Enviada em 16/12/2020

No período da Idade Antiga, já existia a submissão da mulher pelo homem, na qual as fêmias eram úteis apenas para procriar e criar seus filhos para a guerra, assim colocando o homem como patriarca. Diante disso, a sociedade atual ainda é vítima de diversos preconceitos, entre eles, entidade familiar como núcleo social não pode ser formado de pessoas do mesmo sexo. Nesse contexto, percebe-se a configuração de um grave problema de contornos específico, que emerge devido à má influência midiática e insuficiência governamental, que não garante tais direitos.

Primeiramente, o silenciamento da mídia caracteriza-se como um complexo dificultador para o conceito de família nuclear. Sob essa ótica, conforme Pierre Bourdieu o que foi criado para ser instrumento de democracia não pode ser convertido em mecanismo de opressão. Imerso nessa logística, pode-se observa que os grandes veículos de informação não trazem a pauta sobre a diversidade familiar, vista como um tabu nos dias atuais.

Diacordo com o artigo 5 da Constituição Federal de 1988, todos são iguais a lei, sem distinção de qualquer natureza. Sob esse viés, tais direitos não são garantidos na prática, uma vez que dificulta-se a adoção e o reconhecimento de homossexuais como família nuclear. Dessa forma, percebe-se uma irresponsabilidade governamental pelo fatos desses benefícios não serem mantidos, porém tais garantias devem ser cuidadas em prol da valorização dos direitos sociais.

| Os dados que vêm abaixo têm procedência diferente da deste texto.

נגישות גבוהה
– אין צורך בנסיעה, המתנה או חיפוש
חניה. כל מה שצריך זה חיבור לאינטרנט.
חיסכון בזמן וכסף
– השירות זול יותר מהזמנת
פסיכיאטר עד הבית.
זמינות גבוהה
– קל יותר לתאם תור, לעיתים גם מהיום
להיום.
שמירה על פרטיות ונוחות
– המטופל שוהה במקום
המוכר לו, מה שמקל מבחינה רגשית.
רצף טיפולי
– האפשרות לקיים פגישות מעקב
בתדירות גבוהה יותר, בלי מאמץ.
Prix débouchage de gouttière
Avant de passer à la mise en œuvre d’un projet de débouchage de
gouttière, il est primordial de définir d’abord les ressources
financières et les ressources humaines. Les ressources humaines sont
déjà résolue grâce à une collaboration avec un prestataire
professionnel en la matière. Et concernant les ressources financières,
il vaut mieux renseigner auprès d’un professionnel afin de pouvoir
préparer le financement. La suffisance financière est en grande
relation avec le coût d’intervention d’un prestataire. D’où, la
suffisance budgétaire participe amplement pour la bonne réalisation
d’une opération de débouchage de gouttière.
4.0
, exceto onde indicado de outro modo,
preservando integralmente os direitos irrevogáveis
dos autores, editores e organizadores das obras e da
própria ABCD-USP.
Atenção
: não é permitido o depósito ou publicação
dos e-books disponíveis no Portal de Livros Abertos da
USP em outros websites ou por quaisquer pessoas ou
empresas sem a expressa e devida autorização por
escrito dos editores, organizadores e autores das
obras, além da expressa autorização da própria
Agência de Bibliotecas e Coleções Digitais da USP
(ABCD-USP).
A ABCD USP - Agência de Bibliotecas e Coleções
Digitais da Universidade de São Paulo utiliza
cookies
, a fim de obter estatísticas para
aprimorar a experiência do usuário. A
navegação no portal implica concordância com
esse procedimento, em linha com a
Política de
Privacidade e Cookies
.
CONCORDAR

Portanto, cabe ao Ministério da Cidadania, em parceria com o MEC(ministério da educação), nas instituições públicas e privada, promovam por meio de campanhas de conscientização para pais e alunos, debates engajadores sobre a diversidade familiar, bem como campanhas nas redes sociais sobre o tema. Nesse sentido, o fito de tal ação é promover a diversidade.